With the French Mandate, the endowment, which was a site for the reproduction of certain Islamic relations between God, the family and society, has become an important resource as well as a threat at times when it was funding the resistance against the French..

In this era, civil endowments seemed to the French, as well as for many Muslims and renewed, in violation of Sharia, so they began to cancel it..Since the French state classified the endowment as a kind of ownership and civil transactions, it subjected it to positive legislation, while the "religious" side was legalized for the endowment through what is known as the Supreme Islamic Islamic Council.Likewise, the conversion of the endowment from the treatment and worship in the Sharia by the jurists to the treatment of heavily organized by the state, so the state has become desirable at different Sunni groups because of its implementation of many legislation with different visions of Islamic practices for stopping (a restricted field)).
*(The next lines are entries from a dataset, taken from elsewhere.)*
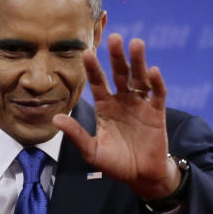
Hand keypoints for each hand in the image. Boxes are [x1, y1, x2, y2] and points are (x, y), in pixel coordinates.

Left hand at [52, 33, 179, 200]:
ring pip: (139, 78)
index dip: (93, 69)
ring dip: (138, 62)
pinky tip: (152, 71)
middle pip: (119, 74)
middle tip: (114, 37)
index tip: (86, 52)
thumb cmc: (114, 163)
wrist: (140, 177)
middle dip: (116, 57)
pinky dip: (156, 83)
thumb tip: (55, 119)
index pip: (97, 83)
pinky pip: (157, 94)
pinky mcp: (157, 112)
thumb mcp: (91, 150)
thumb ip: (76, 134)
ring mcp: (140, 105)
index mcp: (105, 107)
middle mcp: (122, 101)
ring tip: (136, 44)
Part of the new property and endowment system is to examine the structure of the standing.I noticed this new interest first through a referendum sent to the Sheikh of Islam in Istanbul from Mount Lebanon in the 1970s, asking about the validity of endowments established with the intention of avoiding imprisonment of the mortgage because of debt;Where in the late 19th century a new system of property and debt appeared in the Ottoman Sultanate, the mortgage imprisonment became more common, especially since many debts were intertwined with European merchants.With the prevalence of mortgage, the endowment became a virtue that it was not for sale and purchase, a way to escape from this process.

At that time, I realized to what extent was the jurists who were not interested in the intention of the standing, as I was accustomed to the pattern of contemporary historians and researchers who focus heavily on social and political goals and other worldly goals of the endowment;They explain the charitable works of Al -Waqif as a way to gain legitimacy, or avoid the state's confiscation of property (..)).I then realized that according to the Hanafi school, the judges do not touch on the intention of those who stand;Rather, they looked at the endowment of the endowment through the interest of the arrested person, etc. to verify the intention.When I was searching for endowment practices today, I noticed that this new doubt about the intention appears at times, and it disappears at other times because of leaving the intention to God on the Day of Judgment.